(INSTRUCTION):
Where the line containing "fruit: none [485,197,513,217]" appears in the records below, begin there and repeat each line exactly through the final one, dropping all pictures.

(DATASET EXCERPTS):
• • • • •

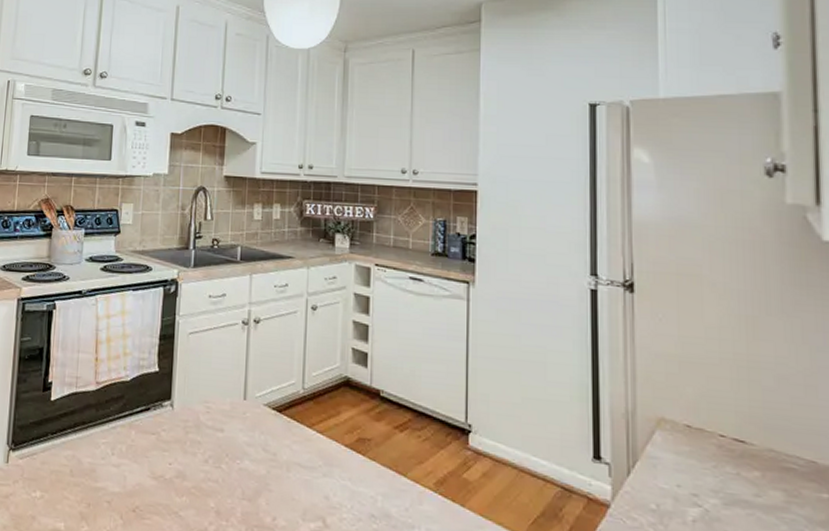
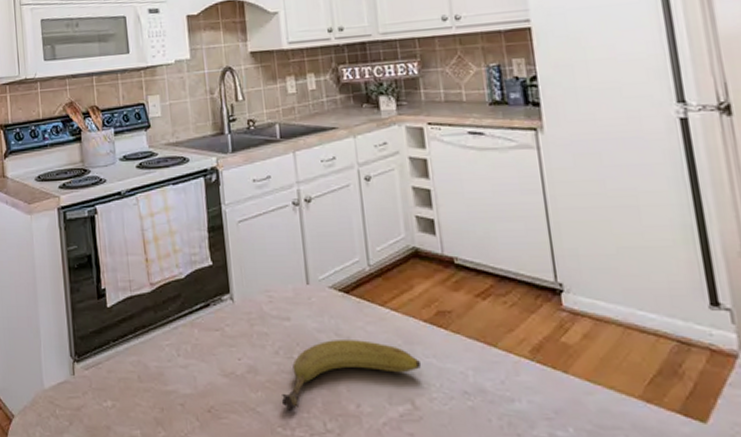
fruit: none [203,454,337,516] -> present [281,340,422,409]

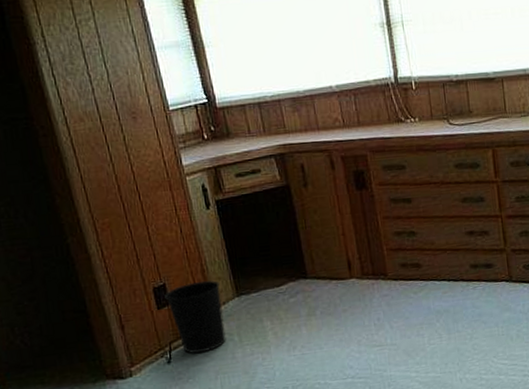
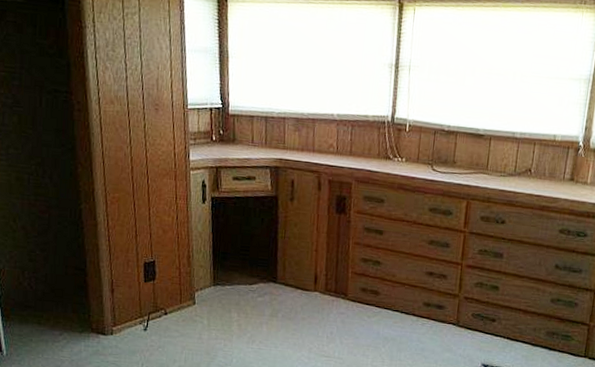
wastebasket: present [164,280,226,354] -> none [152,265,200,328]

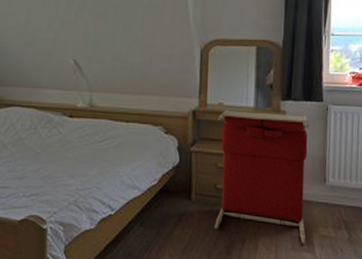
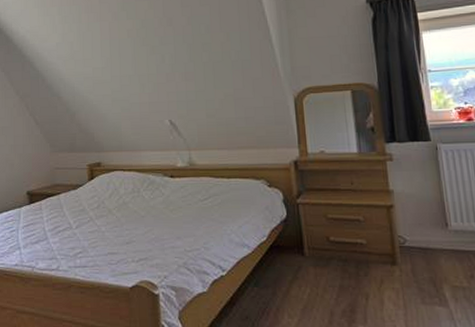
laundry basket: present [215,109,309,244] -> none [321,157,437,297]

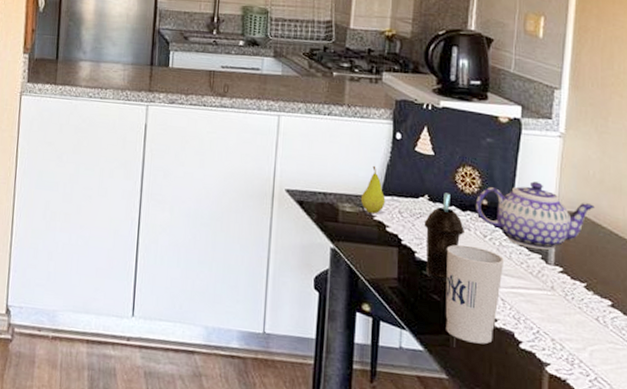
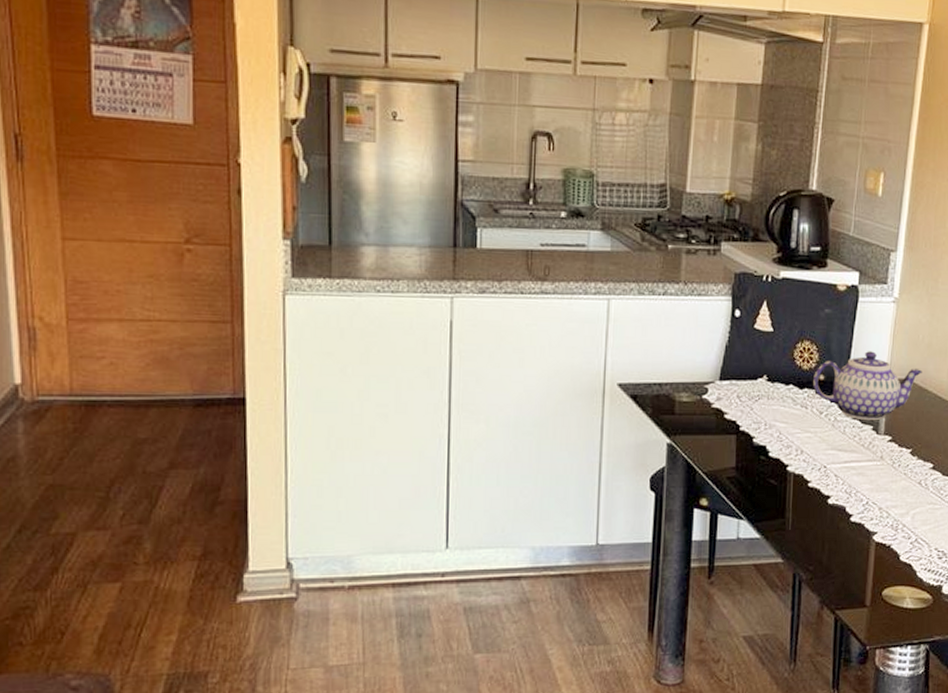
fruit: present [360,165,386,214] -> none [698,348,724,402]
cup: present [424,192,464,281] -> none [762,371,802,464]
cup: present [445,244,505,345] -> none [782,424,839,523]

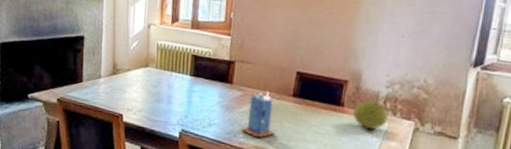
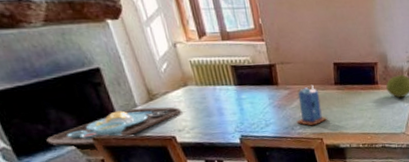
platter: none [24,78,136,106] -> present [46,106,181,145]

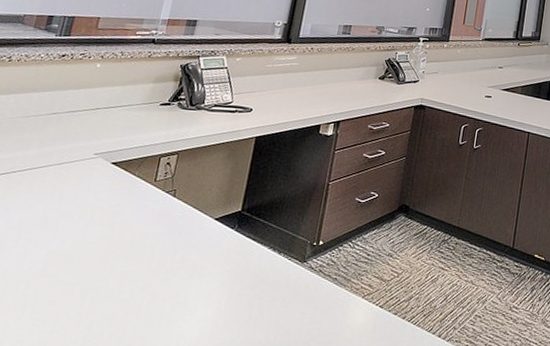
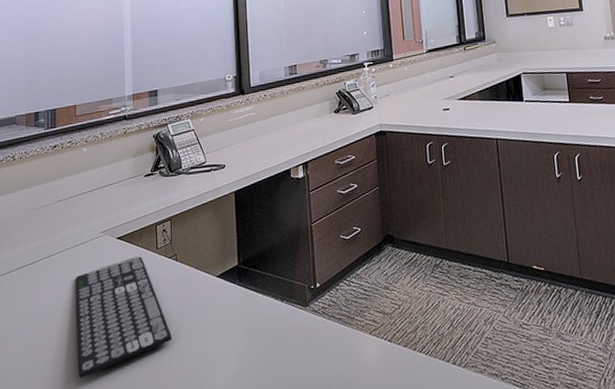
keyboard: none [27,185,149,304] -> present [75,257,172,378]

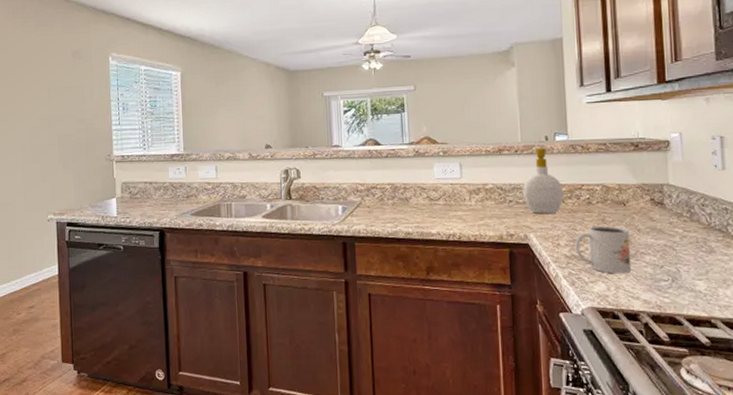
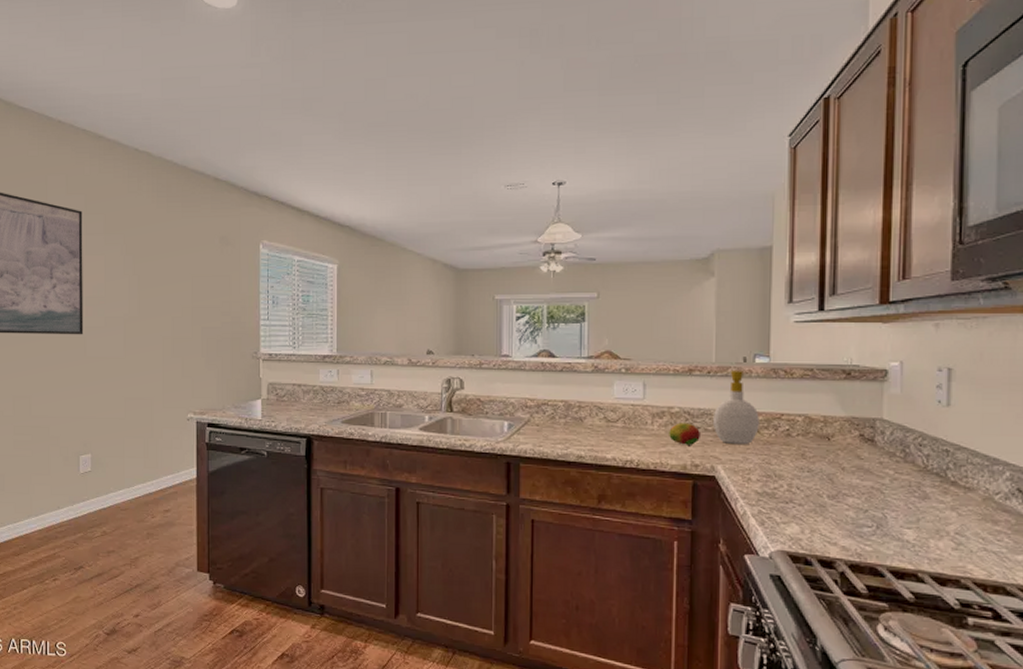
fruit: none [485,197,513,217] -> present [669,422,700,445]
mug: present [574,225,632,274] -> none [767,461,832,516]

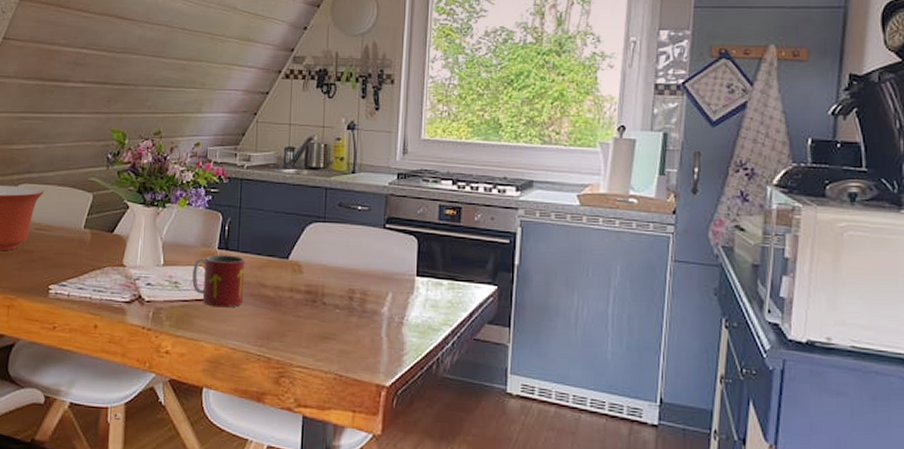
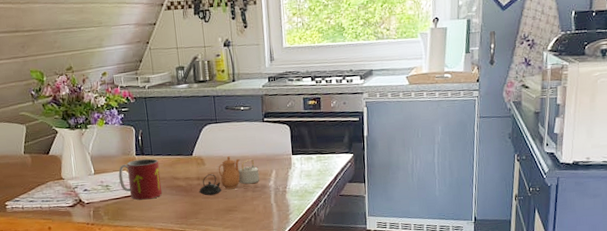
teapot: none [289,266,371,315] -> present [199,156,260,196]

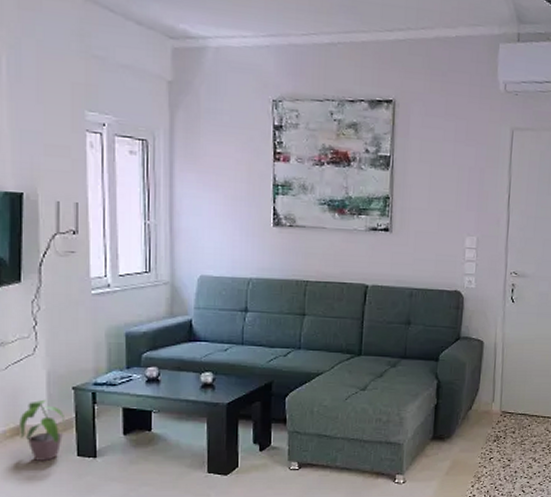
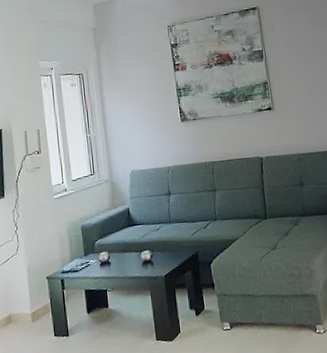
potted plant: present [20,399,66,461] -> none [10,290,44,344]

• • • • •

(RESULT FOR THIS EXERCISE):
fruit: none [485,197,513,217] -> present [669,422,700,445]
mug: present [574,225,632,274] -> none [767,461,832,516]

teapot: none [289,266,371,315] -> present [199,156,260,196]

potted plant: present [20,399,66,461] -> none [10,290,44,344]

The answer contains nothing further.